Saved entries:
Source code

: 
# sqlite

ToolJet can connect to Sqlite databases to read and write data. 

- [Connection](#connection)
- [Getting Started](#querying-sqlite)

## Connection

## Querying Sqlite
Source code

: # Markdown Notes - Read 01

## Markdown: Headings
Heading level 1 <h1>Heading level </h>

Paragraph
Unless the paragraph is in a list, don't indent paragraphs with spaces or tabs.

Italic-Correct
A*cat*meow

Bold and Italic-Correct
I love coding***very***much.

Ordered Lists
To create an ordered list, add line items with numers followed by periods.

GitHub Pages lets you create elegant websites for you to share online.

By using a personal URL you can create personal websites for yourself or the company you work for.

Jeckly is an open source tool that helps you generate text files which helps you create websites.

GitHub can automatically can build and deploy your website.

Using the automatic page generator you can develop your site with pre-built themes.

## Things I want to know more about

→ **TASK DESCRIPTION**
Please present every non-blank line of the rows above as a Markdown table with two columns, No. and Line, numbering the lines in order.

→ **EXPECTED ANSWER**
| No. | Line |
|---|---|
| 1 | Source code |
| 2 | :  |
| 3 | # sqlite |
| 4 | ToolJet can connect to Sqlite databases to read and write data.  |
| 5 | - [Connection](#connection) |
| 6 | - [Getting Started](#querying-sqlite) |
| 7 | ## Connection |
| 8 | ## Querying Sqlite |
| 9 | Source code |
| 10 | : # Markdown Notes - Read 01 |
| 11 | ## Markdown: Headings |
| 12 | Heading level 1 <h1>Heading level </h> |
| 13 | Paragraph |
| 14 | Unless the paragraph is in a list, don't indent paragraphs with spaces or tabs. |
| 15 | Italic-Correct |
| 16 | A*cat*meow |
| 17 | Bold and Italic-Correct |
| 18 | I love coding***very***much. |
| 19 | Ordered Lists |
| 20 | To create an ordered list, add line items with numers followed by periods. |
| 21 | GitHub Pages lets you create elegant websites for you to share online. |
| 22 | By using a personal URL you can create personal websites for yourself or the company you work for. |
| 23 | Jeckly is an open source tool that helps you generate text files which helps you create websites. |
| 24 | GitHub can automatically can build and deploy your website. |
| 25 | Using the automatic page generator you can develop your site with pre-built themes. |
| 26 | ## Things I want to know more about |